Whilst the protagonist Fassin is a relatively bland figure, he is surrounded by some hilarious and interesting characters. Y’sul, his Dweller companion through Nasqueron, is constantly amusing and will likely end up everyone’s favourite character. The villain, Archimandrite Luseferous, is very much in the ‘Joffrey’ class of villain, a completely irredeemable and horrible sadist who is nonetheless oh-so fun to read about. The inventive tortures conjured by Luseferous upon those who defy him never cease to be hilarious in an ‘oh dear lord that is so unbelievably horrible’ sort of way. Banks has never been as much about his characters as about the world they inhabit, and his novels have never offered particularly complex character studies (with perhaps the exception of Cheradenine Zakalwe in Use of Weapons), and The Algebraist is no exception. The fast pace of the novel means that no single character is allowed much time to develop, but instead we are treated a long succession of entertaining and interesting caricatures, such as Fassin’s Uncle Slovious, who has chosen to live the remainder of his life in the form of a walrus and Quercer & Janath, a pair of Dweller minds who reside within one body. This isn’t really a problem in my opinion, but if you read novels for complex character studies, then this probably isn’t for you.

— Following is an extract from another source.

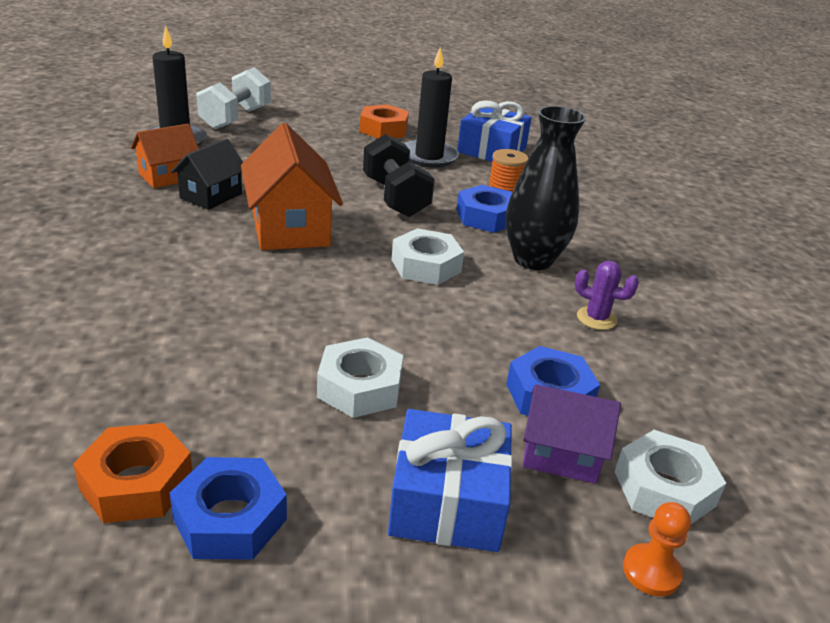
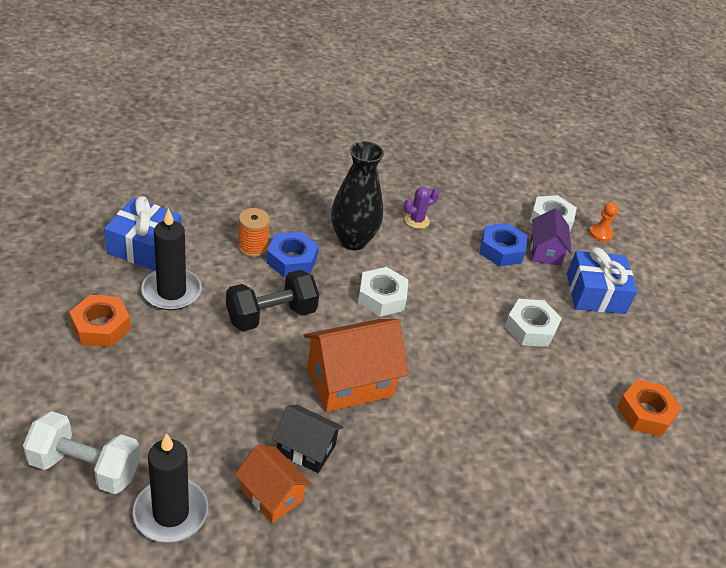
camera: 100 degrees left, 10 degrees up
(230, 518) = (646, 371): blue nut -> none
(596, 318) = (417, 220): purple cactus -> purple cactus turned 45 degrees clockwise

There are many things wrong with The Algebraist; it’s a mess structurally and seems wilfully difficult to read at first, but it successes outweigh these flaws. The novel is consistently funny, awe inspiring and original, with Banks dropping ideas and concepts which are always novel and interesting, showing an admirable effort to steer clear of cliché. If you’ve read other Banks science fiction and enjoyed it, I recommend this highly, it’s comfortably up to the standard of the Culture novels and easily eclipses weaker instalments such as Look to Windward and Excession. If you haven’t read any Banks before, I can’t say that this is a great place to start (The Player of Games is a far better launching point). The Algebraist is a very good book, falling just short of being great, yet I nonetheless recommend to anyone who has read Banks before or who enjoys science fiction which plays with utterly new and alien ideas.